§ Problem to work on: Start to finish, write out the entries exactly, leaving the pictures aside.

═══

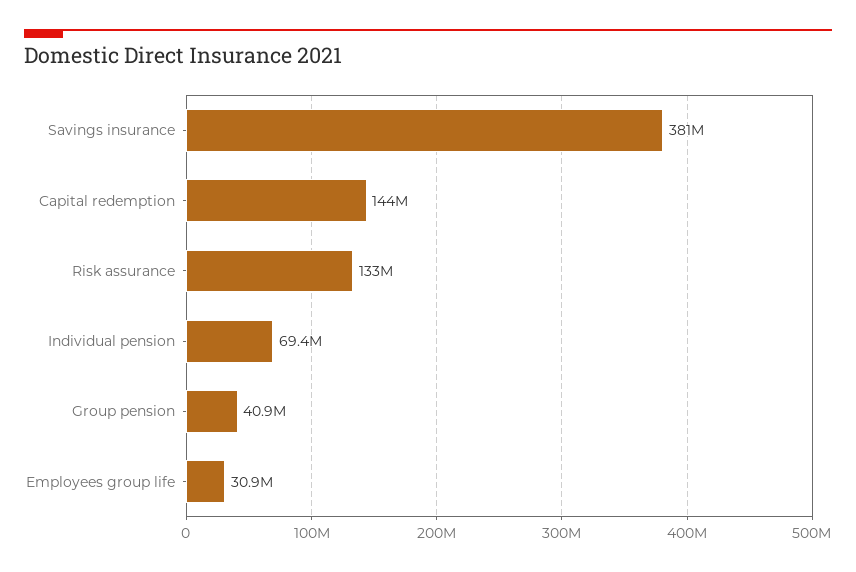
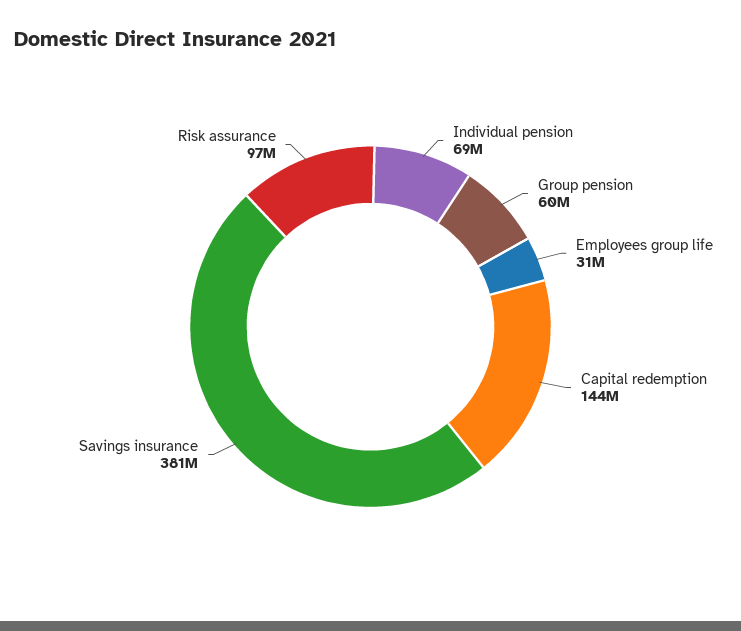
  {
    "Savings insurance": 381000000,
    "Capital redemption": 144000000,
-   "Risk assurance": 133000000,
+   "Risk assurance": 97000000,
    "Individual pension": 69400000,
-   "Group pension": 40900000,
+   "Group pension": 60000000,
    "Employees group life": 30900000
  }

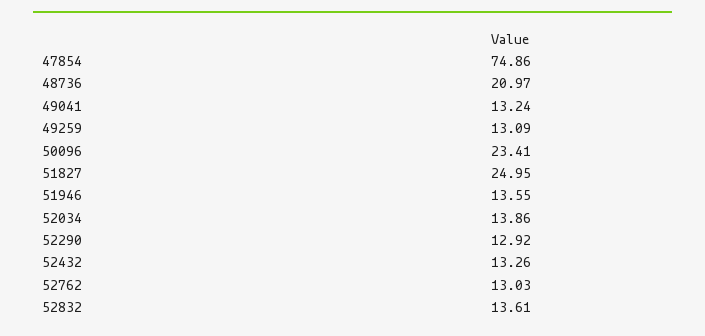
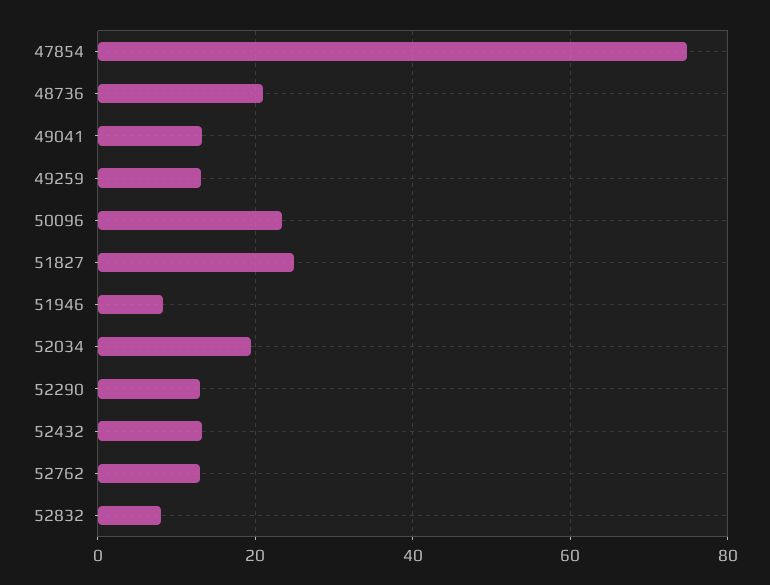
  {
    "47854": 74.86,
    "48736": 20.97,
    "49041": 13.24,
    "49259": 13.09,
    "50096": 23.41,
    "51827": 24.95,
-   "51946": 13.55,
+   "51946": 8,
-   "52034": 13.86,
+   "52034": 20,
    "52290": 12.92,
    "52432": 13.26,
    "52762": 13.03,
-   "52832": 13.61
+   "52832": 8
  }

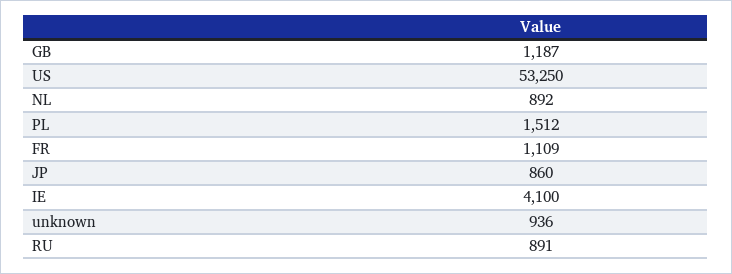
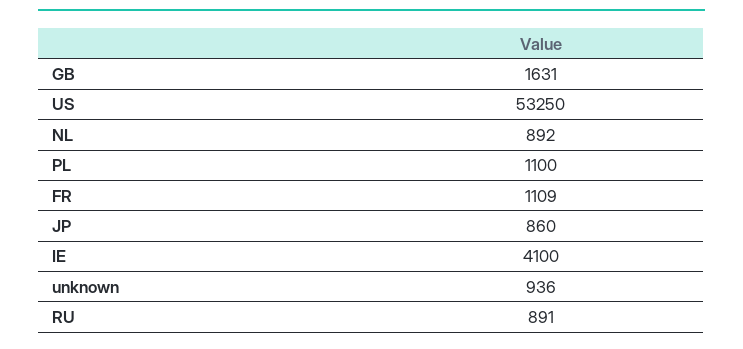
  {
-   "GB": 1187,
+   "GB": 1631,
    "US": 53250,
    "NL": 892,
-   "PL": 1512,
+   "PL": 1100,
    "FR": 1109,
    "JP": 860,
    "IE": 4100,
    "unknown": 936,
    "RU": 891
  }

═══

§ Result for this task:
  {
    "Savings insurance": 381000000,
    "Capital redemption": 144000000,
-   "Risk assurance": 133000000,
+   "Risk assurance": 97000000,
    "Individual pension": 69400000,
-   "Group pension": 40900000,
+   "Group pension": 60000000,
    "Employees group life": 30900000
  }

  {
    "47854": 74.86,
    "48736": 20.97,
    "49041": 13.24,
    "49259": 13.09,
    "50096": 23.41,
    "51827": 24.95,
-   "51946": 13.55,
+   "51946": 8,
-   "52034": 13.86,
+   "52034": 20,
    "52290": 12.92,
    "52432": 13.26,
    "52762": 13.03,
-   "52832": 13.61
+   "52832": 8
  }

  {
-   "GB": 1187,
+   "GB": 1631,
    "US": 53250,
    "NL": 892,
-   "PL": 1512,
+   "PL": 1100,
    "FR": 1109,
    "JP": 860,
    "IE": 4100,
    "unknown": 936,
    "RU": 891
  }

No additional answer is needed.